Our services are exclusively for individuals aged 16 or older. By creating an account and using Rowlytix, you represent and warrant that you are at least 16 years of age. While we implement measures to encourage compliance with this age restriction through user declarations during signup, we cannot guarantee that all users will meet this requirement. If you are under 16, please do not attempt to register for or use our services. Parents or guardians who become aware that their child under 16 has provided us with personal data should contact us immediately at help@rowlytix.com so that we can take appropriate action.

13. Disclaimer on AI-Generated Content

AI-generated training plans are based on your data and general rowing principles. They are not a substitute for professional coaching or medical advice. Always consult a qualified professional before beginning a new fitness routine. Rowlytix is not liable for any outcomes or injuries resulting from the use of these plans.

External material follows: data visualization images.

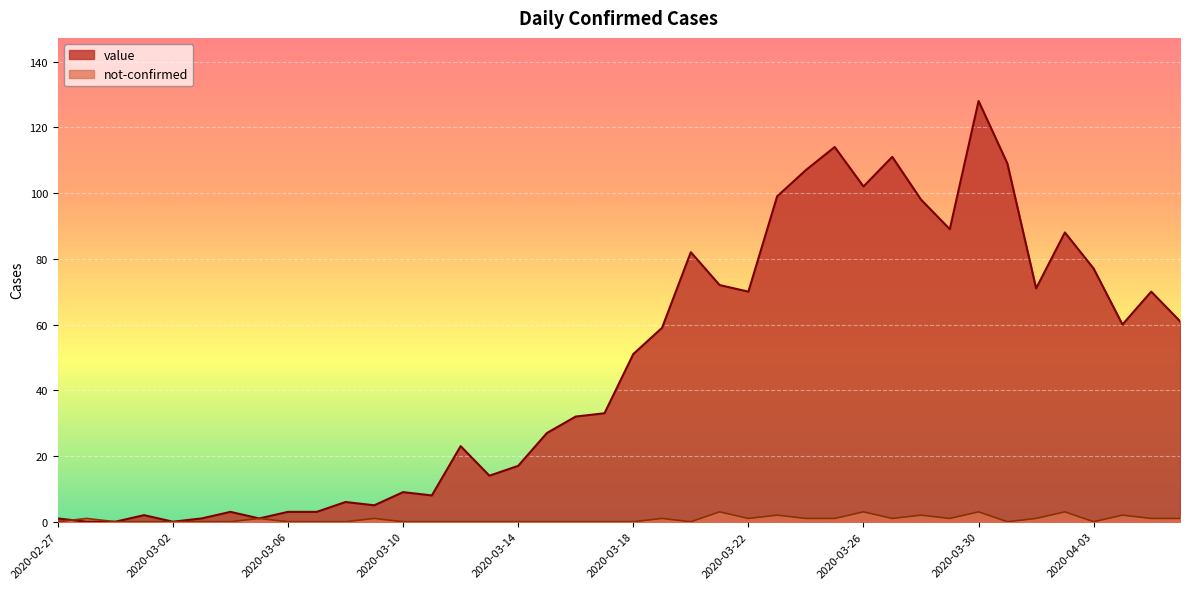

Where do value and not-confirmed first cross each other?

2020-02-27 and 2020-02-28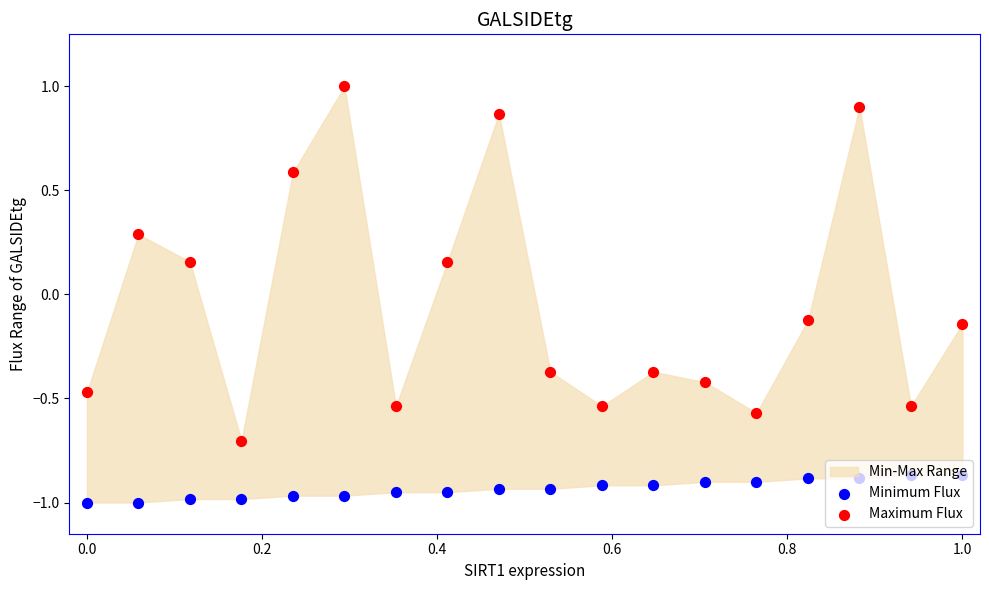

At how many categories does at least one series exceed 0?

7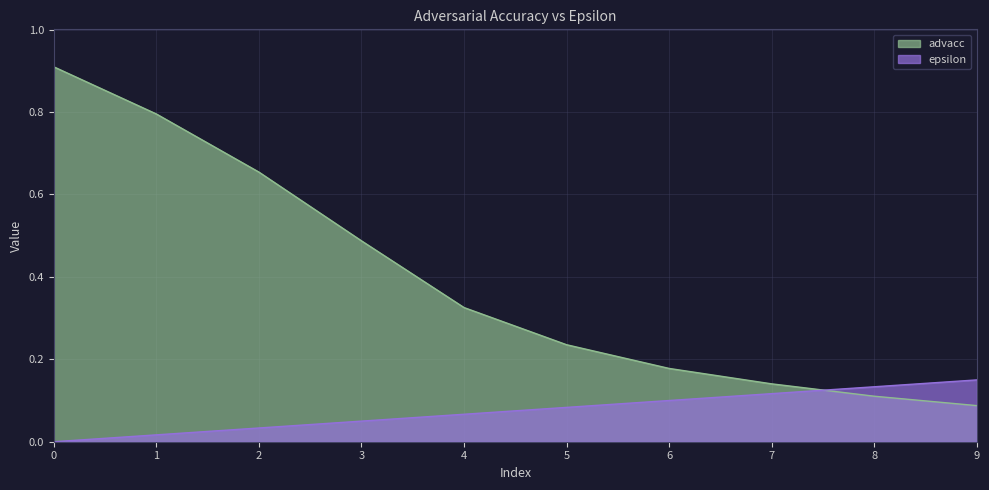

What is the average value of the advacc series?

0.4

14. Changes to This Policy

We may update this Privacy Policy from time to time. You will be notified via email or in-app notice when significant changes are made. Please review this policy periodically.

15. Data Breaches

If a data breach occurs and poses a risk to your rights or freedoms, we will notify you and the relevant supervisory authority within 72 hours, as legally required.

16. Contact Us

If you have any questions, concerns, or requests regarding this Privacy Policy or your data, please contact:

  • Email: help@rowlytix.com
  • Post: Rowlytix, Unit 153042, PO Box 7169, Poole, BH15 9EL, United Kingdom

17. Notes for EU Users

While Rowlytix is based in the UK, we may process data from EU users. We comply with EU GDPR requirements, including data transfer safeguards. The UK currently benefits from an adequacy decision, but changes may occur after June/December 2025.